Two other novel antifibrotics, HOE077 and Safironil (Hoechst), have aroused interest as antifibrotic agents.205,206 Originally intended as prolyl hydroxylase inhibitors to reduce collagen cross-linking, their target in intact liver has proven to be stellate cell activation rather than col-lagen synthesis per se. Interestingly, their anti-activating properties appear greater in cells from females than those from males for unclear reasons.205,206 The finding is intriguing because gender related differences in the progression of HCV have been reported in humans.207,208
Halofuginone, a low molecular weight derivative of the anticoccidial quinazolinone, has recently been studied as a potent inhibitor of type I collagen synthesis. In both in vitro and in vivo models of fibrosis affecting several tissues, halofuginone inhibited collagen I synthesis and extracellular matrix deposition.209–212 In normal and simian virus 40-transformed mesangial cells, a small concentration of halofuginone (50 ng/mL) inhibited collagen I expression as well as cell proliferation.209 In dimethylnitrosamine-induced cirrhosis in rats, the dietary addition of halofuginone (5 mg/kg) effectively prevented the occurrence of liver fibrosis and cirrhosis. Based on above data, this compound may become a promising candidate for future treatment of liver fibrosis, although clinical trials are needed.213
In view of the export of retinoids during stellate cell activation, one might assume that restoration of cellular retinoid might reverse or down-regulate activation. However, there is no evidence yet to support this idea and studies even indicate that retinoids may exacerbate fibrosis in animal models.59 The use of retinoids as antifibrotic therapy is still in question because of our limited knowledge about their role in stellate cell activation and due to toxicity concerns.

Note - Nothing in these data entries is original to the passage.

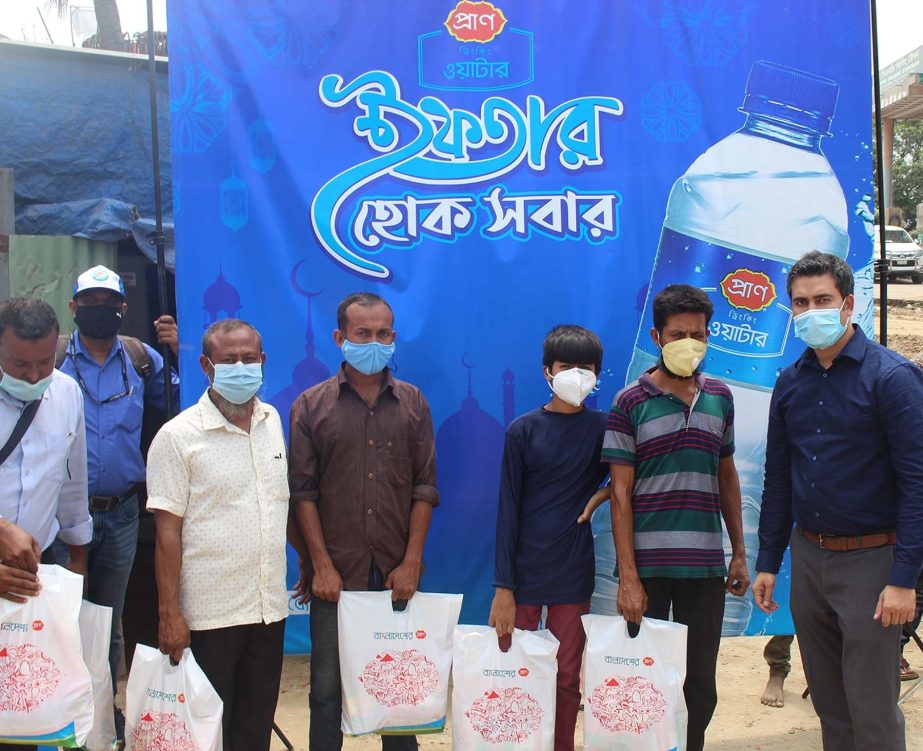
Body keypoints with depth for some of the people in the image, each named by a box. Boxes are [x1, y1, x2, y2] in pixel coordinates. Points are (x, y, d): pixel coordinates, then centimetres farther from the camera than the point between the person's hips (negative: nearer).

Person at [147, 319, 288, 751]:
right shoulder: (179, 436, -9)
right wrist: (169, 613, -12)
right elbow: (167, 530, -10)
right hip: (210, 612, -5)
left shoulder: (272, 421, 7)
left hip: (270, 604, 5)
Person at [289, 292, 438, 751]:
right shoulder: (311, 406, 2)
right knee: (328, 686, 6)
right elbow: (302, 492, -2)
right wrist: (321, 566, -8)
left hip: (397, 573, 1)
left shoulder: (412, 403, 6)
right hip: (335, 573, -1)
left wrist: (411, 563, -3)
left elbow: (424, 489, 4)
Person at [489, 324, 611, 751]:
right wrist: (503, 587, -8)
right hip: (524, 572, -1)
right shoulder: (522, 430, -2)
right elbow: (508, 510, -4)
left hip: (573, 574, 1)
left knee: (567, 680, 8)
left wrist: (602, 493, -8)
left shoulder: (602, 428, 2)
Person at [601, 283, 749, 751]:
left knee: (699, 684, 10)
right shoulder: (630, 403, -5)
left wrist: (739, 554, 13)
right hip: (648, 565, -3)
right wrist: (628, 577, -11)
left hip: (706, 564, 3)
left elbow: (727, 476, 16)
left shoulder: (719, 397, 8)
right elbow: (620, 493, -7)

In Asian countries, such as China, herbal medicines have been used for centuries to treat liver diseases. Recent studies have elucidated the cellular mechanisms of several herbal medicines which have putative activity against liver fibrosis. Prominent among these has been sho-saiko-to (xiao-chaihu-tang), which inhibits stellate cell activation and reduces fibrosis in vitro and in vivo.177,214–216 Administration of sho-saiko-to in experimental liver fibrosis reduces hepatic type I and III collagen expression and hydroxyproline content. It also decreases the number of smooth muscle α-actin- positive stellate cells and increases retinoid concentration in injured liver. The antifibrotic mechanism of sho-saiko-to may include an antioxidative activity216 in which baicalin and baicalein are active components. Another herbal medicine under study is salvia miltiorrhiza (dan-shen) which also inhibits fibrosis in animal models and down-regulates mRNA expression of TGFβ1, pro-collagen I and III.217 Apart from the scientific insight they provide, these studies underscore the potential value of traditional medicine, a system which has been employed for centuries in many parts of the world.177 Traditional therapies could lead to innovative strategies for treating hepatic fibrosis and cirrhosis.